# YOUR OBJECTIVE
Find every line in the data that contains the string "registrace" and copy each one. The match is case-sensitive.

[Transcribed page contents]
######

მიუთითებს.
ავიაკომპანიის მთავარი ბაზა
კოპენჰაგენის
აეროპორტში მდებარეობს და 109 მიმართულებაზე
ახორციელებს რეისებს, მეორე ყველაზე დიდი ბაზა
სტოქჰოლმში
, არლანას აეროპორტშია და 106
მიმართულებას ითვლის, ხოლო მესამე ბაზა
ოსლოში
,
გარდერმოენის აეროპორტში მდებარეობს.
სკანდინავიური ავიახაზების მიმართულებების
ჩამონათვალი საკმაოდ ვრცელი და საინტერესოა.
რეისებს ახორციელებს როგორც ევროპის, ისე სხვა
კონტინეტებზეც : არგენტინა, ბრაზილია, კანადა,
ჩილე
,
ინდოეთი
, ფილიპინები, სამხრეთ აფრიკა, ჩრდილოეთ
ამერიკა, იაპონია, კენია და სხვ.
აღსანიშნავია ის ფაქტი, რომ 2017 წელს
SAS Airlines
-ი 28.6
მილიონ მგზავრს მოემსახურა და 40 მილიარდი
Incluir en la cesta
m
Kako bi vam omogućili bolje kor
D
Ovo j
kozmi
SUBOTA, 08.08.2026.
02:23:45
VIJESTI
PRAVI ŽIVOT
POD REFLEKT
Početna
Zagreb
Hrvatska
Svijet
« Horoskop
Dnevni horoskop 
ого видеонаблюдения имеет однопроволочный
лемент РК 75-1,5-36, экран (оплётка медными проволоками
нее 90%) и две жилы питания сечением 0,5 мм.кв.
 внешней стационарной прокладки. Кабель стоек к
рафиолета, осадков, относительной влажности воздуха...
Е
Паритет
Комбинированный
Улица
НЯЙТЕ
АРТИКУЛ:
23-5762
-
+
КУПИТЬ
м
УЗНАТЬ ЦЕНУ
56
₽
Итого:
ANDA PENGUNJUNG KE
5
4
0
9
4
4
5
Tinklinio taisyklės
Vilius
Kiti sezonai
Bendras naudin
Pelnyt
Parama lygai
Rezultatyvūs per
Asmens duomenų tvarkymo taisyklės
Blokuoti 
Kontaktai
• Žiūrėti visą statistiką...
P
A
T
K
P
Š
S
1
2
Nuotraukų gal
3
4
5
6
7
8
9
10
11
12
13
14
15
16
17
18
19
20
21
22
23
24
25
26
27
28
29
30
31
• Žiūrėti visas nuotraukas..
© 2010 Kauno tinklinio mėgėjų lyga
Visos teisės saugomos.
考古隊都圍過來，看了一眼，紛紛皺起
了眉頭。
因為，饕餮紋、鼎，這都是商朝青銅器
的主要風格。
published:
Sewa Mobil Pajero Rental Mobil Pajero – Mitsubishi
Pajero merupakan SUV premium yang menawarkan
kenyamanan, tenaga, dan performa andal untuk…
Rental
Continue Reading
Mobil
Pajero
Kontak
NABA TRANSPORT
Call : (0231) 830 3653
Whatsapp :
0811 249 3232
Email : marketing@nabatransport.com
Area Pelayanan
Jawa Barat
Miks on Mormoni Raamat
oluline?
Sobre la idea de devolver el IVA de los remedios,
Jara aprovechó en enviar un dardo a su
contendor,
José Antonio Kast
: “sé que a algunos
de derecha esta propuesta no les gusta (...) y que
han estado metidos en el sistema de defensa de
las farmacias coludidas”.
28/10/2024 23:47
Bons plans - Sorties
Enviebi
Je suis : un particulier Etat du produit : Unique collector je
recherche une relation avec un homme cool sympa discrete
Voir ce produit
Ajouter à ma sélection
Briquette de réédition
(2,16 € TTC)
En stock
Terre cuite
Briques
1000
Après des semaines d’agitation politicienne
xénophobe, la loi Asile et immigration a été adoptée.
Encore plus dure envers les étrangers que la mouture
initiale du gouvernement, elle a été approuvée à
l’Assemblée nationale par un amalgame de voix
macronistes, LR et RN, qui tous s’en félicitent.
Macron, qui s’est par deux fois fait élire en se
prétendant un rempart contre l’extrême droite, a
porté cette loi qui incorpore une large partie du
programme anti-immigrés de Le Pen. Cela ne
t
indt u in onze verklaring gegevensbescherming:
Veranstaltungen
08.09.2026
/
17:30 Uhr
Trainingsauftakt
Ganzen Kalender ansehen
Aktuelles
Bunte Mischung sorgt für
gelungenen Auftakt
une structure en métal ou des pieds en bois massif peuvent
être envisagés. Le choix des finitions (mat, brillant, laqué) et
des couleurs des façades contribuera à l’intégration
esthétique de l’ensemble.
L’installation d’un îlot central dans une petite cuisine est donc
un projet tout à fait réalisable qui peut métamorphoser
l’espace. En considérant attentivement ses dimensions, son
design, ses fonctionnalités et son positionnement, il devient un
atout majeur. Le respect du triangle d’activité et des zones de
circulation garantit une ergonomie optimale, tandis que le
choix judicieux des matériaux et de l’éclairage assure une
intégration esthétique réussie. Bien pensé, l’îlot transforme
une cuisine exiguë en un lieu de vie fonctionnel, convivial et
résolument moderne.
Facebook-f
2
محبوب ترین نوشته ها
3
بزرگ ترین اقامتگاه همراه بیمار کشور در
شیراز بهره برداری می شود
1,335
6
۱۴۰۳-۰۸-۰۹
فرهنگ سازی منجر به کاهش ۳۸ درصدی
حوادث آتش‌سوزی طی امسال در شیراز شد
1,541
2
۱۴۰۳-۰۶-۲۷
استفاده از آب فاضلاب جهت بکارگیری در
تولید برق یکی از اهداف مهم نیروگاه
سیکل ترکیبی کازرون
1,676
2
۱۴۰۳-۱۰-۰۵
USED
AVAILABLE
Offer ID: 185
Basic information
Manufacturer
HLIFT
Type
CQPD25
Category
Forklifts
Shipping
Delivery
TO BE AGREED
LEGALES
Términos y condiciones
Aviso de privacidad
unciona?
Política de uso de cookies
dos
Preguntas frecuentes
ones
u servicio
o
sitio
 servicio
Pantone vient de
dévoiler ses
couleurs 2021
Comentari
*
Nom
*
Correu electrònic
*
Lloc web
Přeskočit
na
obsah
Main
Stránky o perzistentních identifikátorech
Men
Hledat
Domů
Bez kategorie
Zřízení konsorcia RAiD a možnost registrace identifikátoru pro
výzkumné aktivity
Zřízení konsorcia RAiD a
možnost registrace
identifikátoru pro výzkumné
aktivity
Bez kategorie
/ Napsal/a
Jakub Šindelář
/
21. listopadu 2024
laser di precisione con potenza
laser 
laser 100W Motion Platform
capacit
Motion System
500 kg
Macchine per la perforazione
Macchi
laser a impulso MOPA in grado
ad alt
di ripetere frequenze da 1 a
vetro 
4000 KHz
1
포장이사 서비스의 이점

######

# EXPECTED ANSWER
Zřízení konsorcia RAiD a možnost registrace identifikátoru pro
možnost registrace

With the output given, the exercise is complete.